_Selected text_:
"""
This post covers the initial steps I took to setup my five-node Raspberry Pi 3 cluster with SLURM, a scheduler and resource manager for High-Performance Computing (HPC) clusters. Did I end up with a fast HPC resource? Well, no. With 1GB memory and a 4-core ARM processor each, it is like I strung together a couple of cell phones. Do I really need to use SLURM, a scheduler used on some of the largest supercomputers in the world? Also, no. There are much simpler options with less overhead available for a small cluster like this. But since when are such at-home, DIY projects intended to be practical?

There are some key items missing from this post. I still haven’t created any shared users or setup any monitoring/maintenance software. I also haven’t queued any starter MPI programs to run yet. This will come later.
"""
_Information given_:
"""
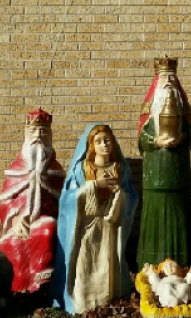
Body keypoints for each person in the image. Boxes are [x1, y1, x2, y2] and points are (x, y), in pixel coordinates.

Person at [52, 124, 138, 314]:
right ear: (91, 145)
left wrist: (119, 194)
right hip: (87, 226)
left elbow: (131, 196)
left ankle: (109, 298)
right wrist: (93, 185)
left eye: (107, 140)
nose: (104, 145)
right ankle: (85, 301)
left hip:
"""
"""
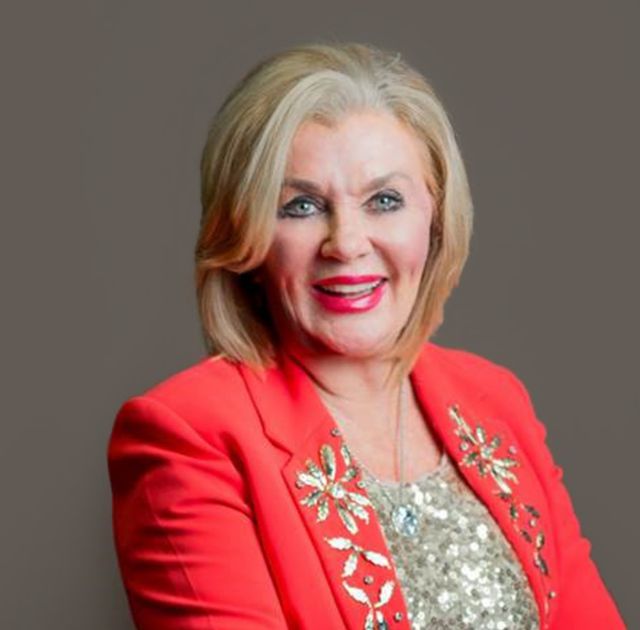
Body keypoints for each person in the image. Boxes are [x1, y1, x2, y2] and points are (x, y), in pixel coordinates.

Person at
"""
"""
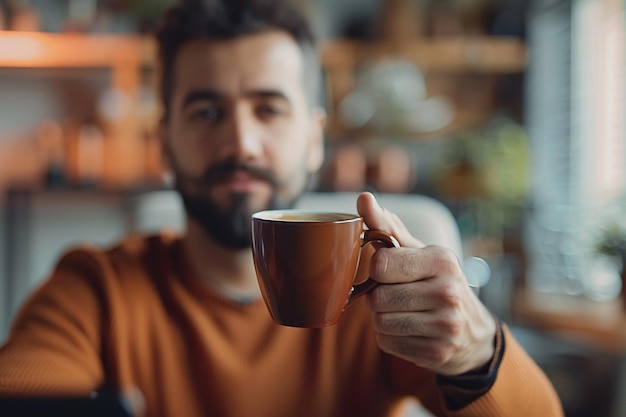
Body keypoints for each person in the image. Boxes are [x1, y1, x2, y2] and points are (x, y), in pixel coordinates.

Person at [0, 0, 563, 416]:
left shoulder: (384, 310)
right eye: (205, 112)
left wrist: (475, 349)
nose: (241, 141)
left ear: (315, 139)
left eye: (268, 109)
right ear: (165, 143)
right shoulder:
"""
_Exercise aim_:
Continue the post about setting up a Raspberry Pi cluster with SLURM, picking up after its last paragraph above the data.

_Output for this exercise_:
Materials


Assemble Rack

Do not plug any of the Pis into power yet!

  1. Add the heat sinks on top of the CPUs and the LAN Chips for each Pi.
  2. Insert a NOOBS microSD card with the label facing downward for each Pi.
  3. Follow the cluster case instructions. Install fans with label facing up and with the red wire plugged into the 5V GPIO pin and the black wire plugged into a ground pin (see images).


Set Up the Master Node

  1. Plug in a monitor using HDMI, a mouse using USB, and a keyboard using USB.
  2. Plug into power supply.
  3. Select your WiFi network
  4. At the bottom of the screen, change your keyboard language if necessary.
  5. Select the Raspbian option and click install.
  6. After it boots up, select your country, language, and timezone
  7. Change your Pi’s password. Select a strong password as you have connected it to the internet.
  8. Finish filling out the initial config options and wait for the Pi to update.
  9. Restart your Pi
  10. Open Terminal (icon on top menu bar)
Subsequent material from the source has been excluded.